At a compound average rate of 0.2% cent per year, it would take 176 years before the female share of the workforce reached 50%.
Jude Brimble, GMB National Secretary, said: “Our analysis is a sobering reminder of the scale of the challenge facing the industry.
“As a union we are committed to advancing the cause of gender equality in all industries.
“That’s why we have arranged our ground-breaking Hinkley Point summit where we will discuss with the major players how to increase the number of women in the construction of the project.”
Angela Rayner, Shadow Education Secretary, said: “These figures show the scale of the challenge but major state-backed projects like HPC are a chance for the government to step in and take action.

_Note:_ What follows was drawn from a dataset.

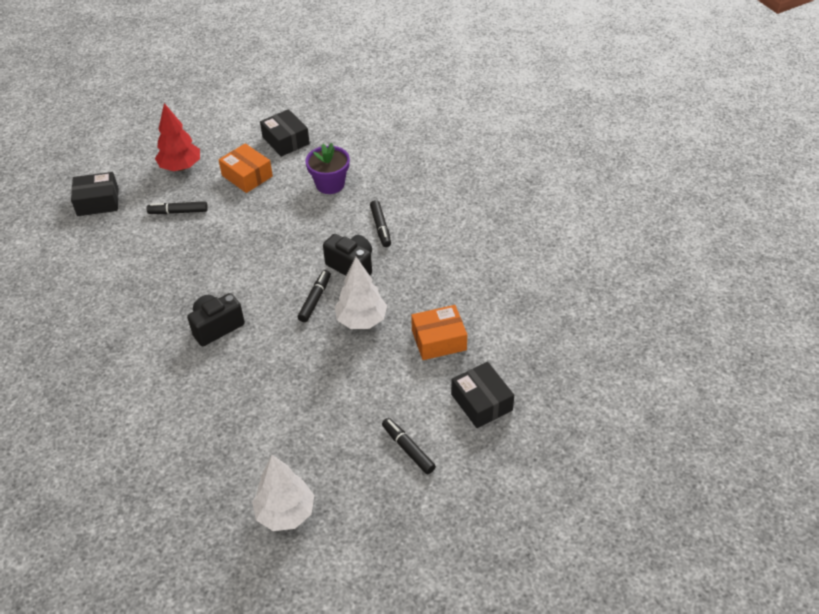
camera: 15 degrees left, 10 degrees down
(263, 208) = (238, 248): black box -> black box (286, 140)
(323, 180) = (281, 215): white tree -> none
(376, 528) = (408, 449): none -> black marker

“Ministers should tell us how they will ensure that the opportunities they present will be open to all.
“We need to ensure that apprenticeships, for example, are available to more women and people who are historically underrepresented in certain jobs and industries.”
Nigel Cann, HPC Delivery Director, said: “At Hinkley Point C, we aim to create an environment which supports more diverse and inclusive teams and to increase the number of women in the construction phase and beyond.
“We want to support more women entering the industry and to encourage progression of those who are already working with us.”
Andy Colquhoun, Doosan Babcock CEO said: “Historically the engineering construction industry in the UK has been male dominated; Doosan Babcock’s drive in relation to diversity and inclusion in the workplace is a core element of our education, attraction and recruitment programmes.”